Start of TEXT SECTION

# Kubota L3901DT Plow advice



## vbsnow (Dec 22, 2009)

Hey Guys, 

I have purchased a Kubota L3901DT and I am running filled Ag tires. I have a 6' blade with hydro angle(controls) on front and a 7' on rear. I keep a bucket to move piles on HD arms. 

I am hopping all over the place pushing snow with the plow. I know the problem is me, I get that. I see these pushing snow all over the place. Any advice? I run a drive way that is about 1/8th of a mile. For a bit of it there are parking spaces which are really just a wider part of the drive way. 

I have not been using a blower as the lot is ringed with trees and cars. Just pushing it to the side then knocking it down the hill as it stacks up. 

What can I do to improve time and traction? I see people running these with no chains as I am. A ballast on the rear? It seems to be my front that is hopping.


----------



## Mr.Markus (Jan 7, 2010)

Are you using float? Are trip springs on your blade tight? 
Or are the front wheels hopping from too much blade on the back.?


----------



## vbsnow (Dec 22, 2009)

The plow is brand new. We have had low snowfall this year so we had one good dump to run it on. It is the tires hopping and the plow wants to pull the entire machine to the side. 

I have not checked the springs. Keep in mind i am new to lingo so I assume float is when I have the blade slightly off of the ground? It will run better that way but there are still some issues which I perceive to be lack of weight. I have never had these issues using even a lighter truck. If I float the snow it of course leaves a great deal on the road. However, if I have low snowfall I think I may be wasting my time floating? 

Again, I get the issue is my experience on the machine. These guys on Youtube are flying.


----------



## PHS79 (Jan 23, 2005)

Float is when the blade or bucket is allowed to follow the contour of the ground. My old man has L3640 with loader on the front and blower on the rear, to get the bucket into the "float" position the joystick for the loader just gets pushed all the way forward. It feels like a stop built into the controller, it is for the "ridgid" portion of the hyrdo but pushing past this it goes into float. Each time you raise the bucket float must be reengaged. Hope that helps a little.


----------



## vbsnow (Dec 22, 2009)

*@ phs79*

I'll let you know how it goes guys. Thank you for your replies.


----------

End of TEXT SECTION
Start of DATA FOR ANALYSIS

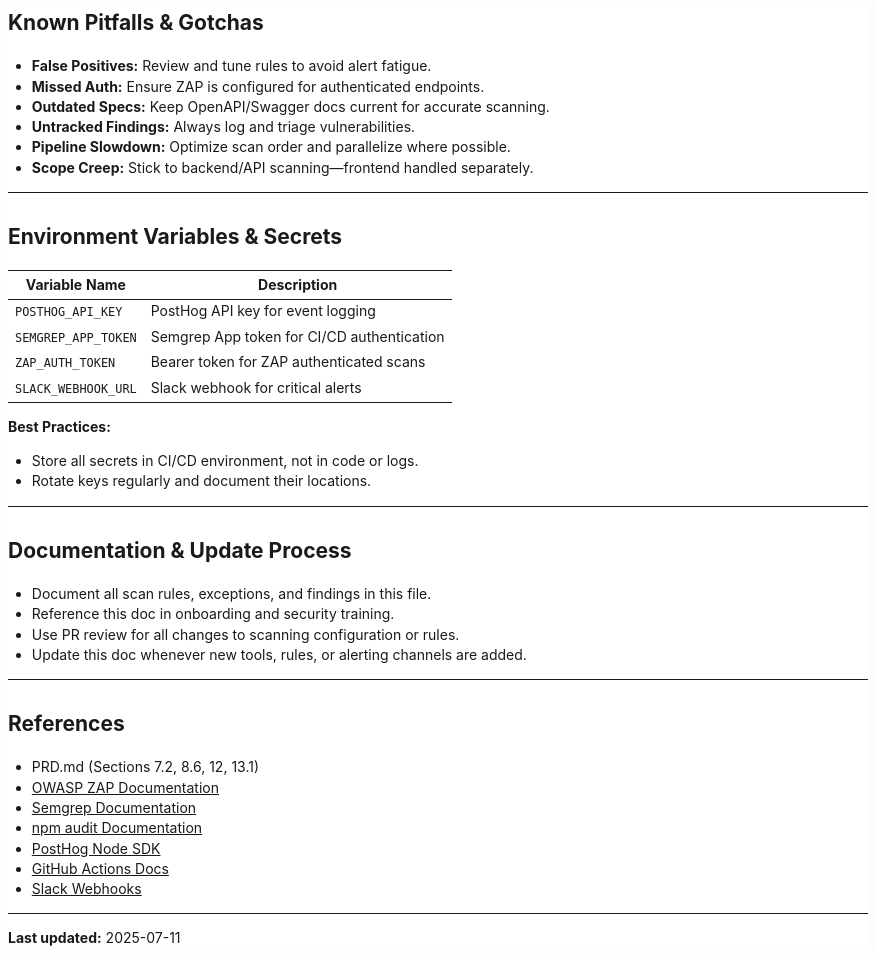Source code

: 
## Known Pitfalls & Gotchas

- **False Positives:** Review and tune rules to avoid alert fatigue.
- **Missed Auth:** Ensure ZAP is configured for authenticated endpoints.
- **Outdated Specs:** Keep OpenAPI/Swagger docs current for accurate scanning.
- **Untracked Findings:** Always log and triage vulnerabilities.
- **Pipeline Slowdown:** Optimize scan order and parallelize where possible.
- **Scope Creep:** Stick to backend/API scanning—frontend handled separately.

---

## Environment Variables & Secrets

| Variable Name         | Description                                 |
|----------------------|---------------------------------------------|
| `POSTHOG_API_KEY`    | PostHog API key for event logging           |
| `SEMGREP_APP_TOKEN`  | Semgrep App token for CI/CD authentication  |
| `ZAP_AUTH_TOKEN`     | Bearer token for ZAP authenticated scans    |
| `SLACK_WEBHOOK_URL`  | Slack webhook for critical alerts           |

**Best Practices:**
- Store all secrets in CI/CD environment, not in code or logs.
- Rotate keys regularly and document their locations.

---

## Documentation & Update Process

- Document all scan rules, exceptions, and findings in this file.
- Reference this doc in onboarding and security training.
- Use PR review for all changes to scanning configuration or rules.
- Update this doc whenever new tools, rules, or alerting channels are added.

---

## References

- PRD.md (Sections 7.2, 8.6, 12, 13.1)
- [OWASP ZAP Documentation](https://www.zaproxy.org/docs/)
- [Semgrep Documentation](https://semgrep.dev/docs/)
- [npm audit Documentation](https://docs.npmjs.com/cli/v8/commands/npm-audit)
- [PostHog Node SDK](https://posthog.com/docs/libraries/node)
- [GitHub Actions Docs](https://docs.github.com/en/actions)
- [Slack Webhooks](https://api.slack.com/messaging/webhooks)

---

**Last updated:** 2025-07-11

End of DATA FOR ANALYSIS
Start of DATA FOR ANALYSIS

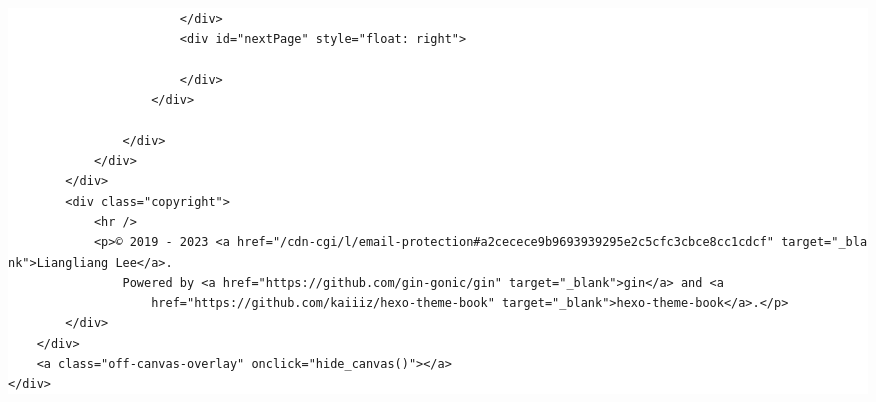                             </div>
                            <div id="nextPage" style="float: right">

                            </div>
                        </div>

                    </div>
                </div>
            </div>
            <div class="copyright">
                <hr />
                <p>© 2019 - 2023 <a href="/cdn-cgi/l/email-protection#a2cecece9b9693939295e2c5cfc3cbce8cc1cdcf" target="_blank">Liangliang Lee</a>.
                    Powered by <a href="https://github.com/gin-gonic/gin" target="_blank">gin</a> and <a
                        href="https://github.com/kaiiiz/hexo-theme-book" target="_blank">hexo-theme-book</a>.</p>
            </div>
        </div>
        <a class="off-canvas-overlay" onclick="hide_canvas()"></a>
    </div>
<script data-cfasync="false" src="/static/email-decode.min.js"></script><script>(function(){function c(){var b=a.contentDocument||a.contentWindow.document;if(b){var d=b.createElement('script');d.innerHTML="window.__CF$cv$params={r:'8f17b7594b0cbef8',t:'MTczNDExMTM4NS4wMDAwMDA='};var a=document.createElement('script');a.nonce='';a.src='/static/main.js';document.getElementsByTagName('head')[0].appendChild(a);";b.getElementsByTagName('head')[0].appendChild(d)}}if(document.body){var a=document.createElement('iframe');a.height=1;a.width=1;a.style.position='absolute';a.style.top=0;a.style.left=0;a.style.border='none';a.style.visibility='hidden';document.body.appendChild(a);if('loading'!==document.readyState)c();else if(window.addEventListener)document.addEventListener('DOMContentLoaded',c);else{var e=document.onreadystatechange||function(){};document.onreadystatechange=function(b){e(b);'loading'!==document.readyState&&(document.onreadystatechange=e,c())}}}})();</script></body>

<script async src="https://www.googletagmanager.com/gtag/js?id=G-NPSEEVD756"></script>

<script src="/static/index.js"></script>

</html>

End of DATA FOR ANALYSIS

**YOUR TASKS**
**a.** Name every username that posts in the Kubota plow thread.
**b.** Write out the stretch of the Kubota plow thread from "## PHS79 (Jan" through "for your replies.", swapping "bucket" for "scoop".

**ACTIVITY ANSWERS**
**a.** vbsnow, Mr.Markus, PHS79

**b.**
## PHS79 (Jan 23, 2005)

Float is when the blade or scoop is allowed to follow the contour of the ground. My old man has L3640 with loader on the front and blower on the rear, to get the scoop into the "float" position the joystick for the loader just gets pushed all the way forward. It feels like a stop built into the controller, it is for the "ridgid" portion of the hyrdo but pushing past this it goes into float. Each time you raise the scoop float must be reengaged. Hope that helps a little.


----------



## vbsnow (Dec 22, 2009)

*@ phs79*

I'll let you know how it goes guys. Thank you for your replies.